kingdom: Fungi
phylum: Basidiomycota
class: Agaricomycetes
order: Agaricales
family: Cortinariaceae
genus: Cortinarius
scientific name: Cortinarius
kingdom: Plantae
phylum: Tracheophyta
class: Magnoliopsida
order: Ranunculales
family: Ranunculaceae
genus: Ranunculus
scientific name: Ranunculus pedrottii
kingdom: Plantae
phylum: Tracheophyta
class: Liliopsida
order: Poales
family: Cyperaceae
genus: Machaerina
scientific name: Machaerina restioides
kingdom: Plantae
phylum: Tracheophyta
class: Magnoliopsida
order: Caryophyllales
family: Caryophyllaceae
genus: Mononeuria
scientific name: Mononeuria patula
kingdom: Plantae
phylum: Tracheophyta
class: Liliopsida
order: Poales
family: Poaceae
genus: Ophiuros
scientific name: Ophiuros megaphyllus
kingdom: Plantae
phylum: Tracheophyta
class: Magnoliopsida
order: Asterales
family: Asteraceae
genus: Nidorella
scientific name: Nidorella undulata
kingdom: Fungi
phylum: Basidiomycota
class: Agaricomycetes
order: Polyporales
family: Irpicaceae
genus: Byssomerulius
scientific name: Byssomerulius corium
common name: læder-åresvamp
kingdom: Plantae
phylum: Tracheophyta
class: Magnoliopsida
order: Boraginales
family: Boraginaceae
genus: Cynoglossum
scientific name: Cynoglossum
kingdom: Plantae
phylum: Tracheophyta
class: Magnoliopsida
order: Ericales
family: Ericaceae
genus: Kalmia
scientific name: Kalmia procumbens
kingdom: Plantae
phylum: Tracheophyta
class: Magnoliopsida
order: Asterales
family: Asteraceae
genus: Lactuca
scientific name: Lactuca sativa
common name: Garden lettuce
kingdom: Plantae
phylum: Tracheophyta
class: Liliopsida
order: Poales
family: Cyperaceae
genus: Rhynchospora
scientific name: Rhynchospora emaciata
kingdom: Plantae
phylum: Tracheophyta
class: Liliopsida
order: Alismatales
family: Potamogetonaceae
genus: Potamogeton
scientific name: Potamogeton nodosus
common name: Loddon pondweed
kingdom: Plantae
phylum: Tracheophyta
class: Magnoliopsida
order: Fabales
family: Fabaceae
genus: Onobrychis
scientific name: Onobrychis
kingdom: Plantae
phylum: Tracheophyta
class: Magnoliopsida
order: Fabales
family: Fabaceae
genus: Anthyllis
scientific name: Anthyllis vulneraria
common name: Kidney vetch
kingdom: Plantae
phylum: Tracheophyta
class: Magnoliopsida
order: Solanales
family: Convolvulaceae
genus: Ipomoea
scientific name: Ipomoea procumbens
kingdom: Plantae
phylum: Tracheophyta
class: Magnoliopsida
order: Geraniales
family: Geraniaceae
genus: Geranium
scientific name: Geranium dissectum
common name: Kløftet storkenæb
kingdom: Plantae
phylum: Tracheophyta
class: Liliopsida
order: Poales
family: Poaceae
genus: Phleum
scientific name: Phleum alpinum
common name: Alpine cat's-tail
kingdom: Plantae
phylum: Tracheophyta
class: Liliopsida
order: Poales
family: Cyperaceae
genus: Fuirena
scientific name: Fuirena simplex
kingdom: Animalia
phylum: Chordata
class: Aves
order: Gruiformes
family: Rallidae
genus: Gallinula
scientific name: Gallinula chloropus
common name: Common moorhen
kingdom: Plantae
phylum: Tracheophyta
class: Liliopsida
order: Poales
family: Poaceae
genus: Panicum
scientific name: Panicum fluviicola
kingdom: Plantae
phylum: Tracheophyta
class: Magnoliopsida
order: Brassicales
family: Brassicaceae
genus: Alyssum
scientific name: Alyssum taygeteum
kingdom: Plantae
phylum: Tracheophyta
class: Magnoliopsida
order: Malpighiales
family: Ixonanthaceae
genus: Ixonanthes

▬▬▬▬▬▬▬▬▬▬

Pick out every line above that contains the word "common", and copy each of those lines in full.

common name: læder-åresvamp
common name: Garden lettuce
common name: Loddon pondweed
common name: Kidney vetch
common name: Kløftet storkenæb
common name: Alpine cat's-tail
common name: Common moorhen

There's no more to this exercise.